— YOUR GOAL —
Could you output the text lines of each entry below word for word, leaving out the pictures?

— DATA FOR PROCESSING —
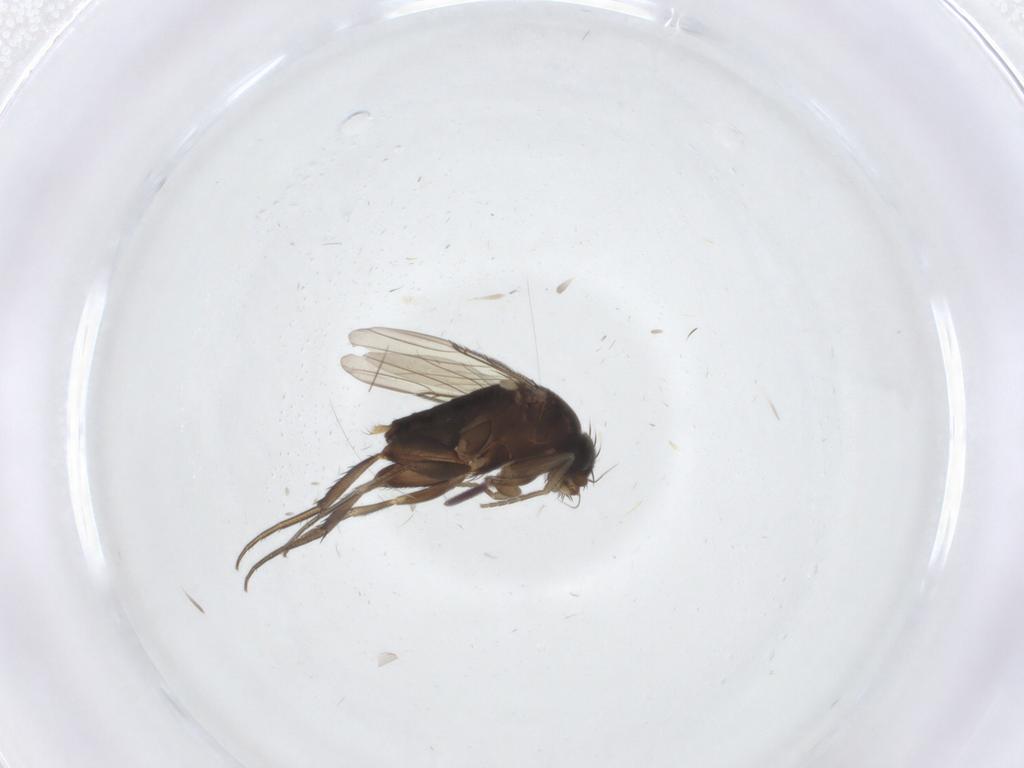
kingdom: Animalia
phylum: Arthropoda
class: Insecta
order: Diptera
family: Phoridae
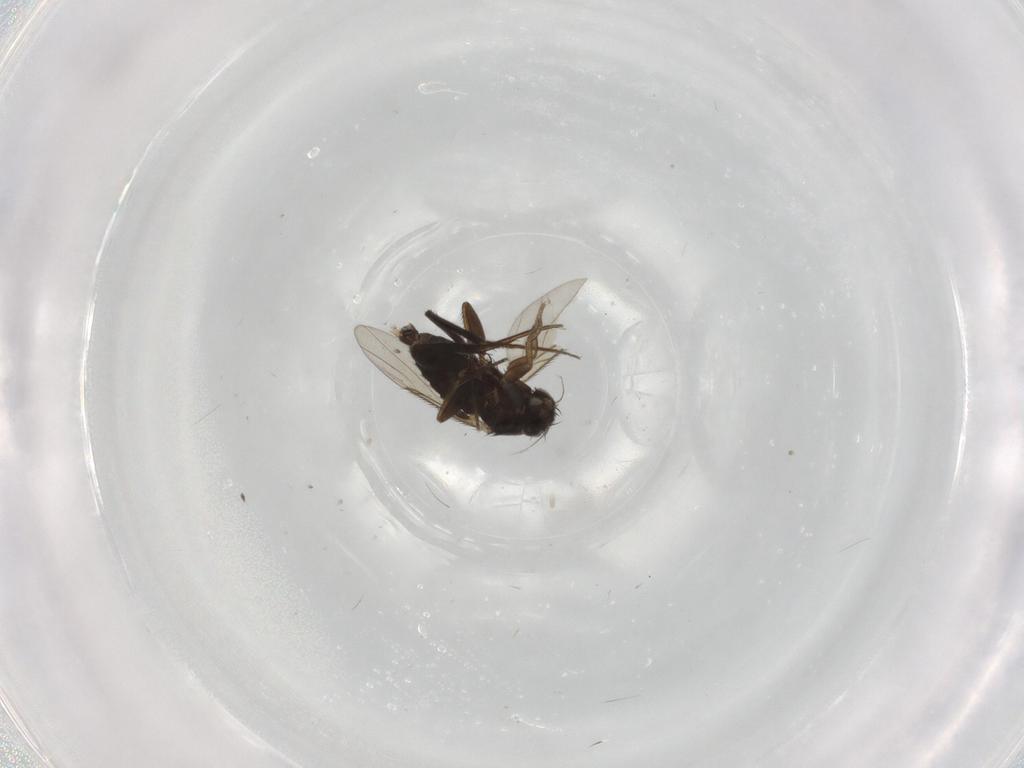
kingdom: Animalia
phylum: Arthropoda
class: Insecta
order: Diptera
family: Phoridae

— COMPLETED TASK —
kingdom: Animalia
phylum: Arthropoda
class: Insecta
order: Diptera
family: Phoridae
kingdom: Animalia
phylum: Arthropoda
class: Insecta
order: Diptera
family: Phoridae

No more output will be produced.